Até que um dia escutou. Não era bem uma música — era uma falha na transmissão. Um disco estranho, cheio de vozes distorcidas, frases que pareciam acusações. The Wall. Era como se alguém do outro lado do muro estivesse tentando avisar. Fragmentos do que foi enterrado voltavam em camadas: a ausência do pai, o afeto opressor da mãe, o adestramento disfarçado de ensino.


Cada faixa era uma chave. “Another Brick in the Wall” — ele entendeu: não era só sobre ele. Era sobre todos. “Mother” — percebeu que o zelo também era vigilância. “Comfortably Numb” — viu que a apatia não era uma falha, mas um efeito colateral do sistema. E então veio “Hey You”, um sussurro entre ruínas. Um chamado para quem ainda escuta, mesmo que em silêncio.



A ficha caiu: o muro era interno. O isolamento não era consequência. Era o objetivo. A sociedade havia se organizado para nos doutrinar e treinar nossa mente na contenção. Os afetos domesticados. Os corpos vigiados. Os sonhos negociados. O Brasil não superou a guerra — apenas a disfarçou. Não quebrou a ditadura — só a enterrou com outra farda. O muro virou cultura. E todos passaram a chamá-lo de normalidade.


Então veio o julgamento. Não do Estado. Do corpo. O tribunal montado na mente, onde cada voz do passado gritava. A mãe, o professor, o sistema, todos exigindo ordem, pureza, padrão. E ele — finalmente — disse não. “The Trial” não foi um julgamento público. Foi íntimo. Um levante interno. E a sentença foi clara: Tear down the wall.


Ele não fugiu. Ele quebrou.
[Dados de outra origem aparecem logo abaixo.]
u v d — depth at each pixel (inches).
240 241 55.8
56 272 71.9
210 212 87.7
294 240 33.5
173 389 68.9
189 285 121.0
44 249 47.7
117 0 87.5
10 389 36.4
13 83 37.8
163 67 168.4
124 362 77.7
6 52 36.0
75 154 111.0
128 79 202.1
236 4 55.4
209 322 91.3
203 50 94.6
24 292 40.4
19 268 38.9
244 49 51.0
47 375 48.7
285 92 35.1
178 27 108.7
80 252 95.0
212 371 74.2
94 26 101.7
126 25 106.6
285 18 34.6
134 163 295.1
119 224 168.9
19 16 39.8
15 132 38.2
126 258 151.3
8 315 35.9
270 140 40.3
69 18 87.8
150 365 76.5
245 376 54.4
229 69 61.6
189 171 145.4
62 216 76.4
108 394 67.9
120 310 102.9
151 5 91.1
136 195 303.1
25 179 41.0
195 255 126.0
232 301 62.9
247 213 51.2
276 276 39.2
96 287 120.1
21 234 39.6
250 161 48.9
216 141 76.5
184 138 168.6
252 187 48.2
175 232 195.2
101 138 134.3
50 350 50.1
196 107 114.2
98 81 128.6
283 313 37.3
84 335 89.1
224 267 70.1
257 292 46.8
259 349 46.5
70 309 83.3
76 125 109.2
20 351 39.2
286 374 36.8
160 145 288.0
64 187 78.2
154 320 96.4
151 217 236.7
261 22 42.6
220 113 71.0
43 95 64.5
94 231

Tijolo por tijolo, palavra por palavra, memória por memória. Descobriu que liberdade não é sair do muro — é enxergar que ele nunca foi proteção. Foi controle. Foi herança. E que viver, amar, lembrar — tudo isso é perigoso num país que sobreviveu apagando o que sente.



O muro ainda está aqui. Não em pedra. Mas na nostalgia do autoritarismo, na saudade da obediência, no medo de pensar. Mas toda vez que o disco toca, uma rachadura se abre. E quando o muro cair, não será com estrondo. Será com uma pergunta. Será com um corpo que finalmente diz: eu não aceito mais funcionar.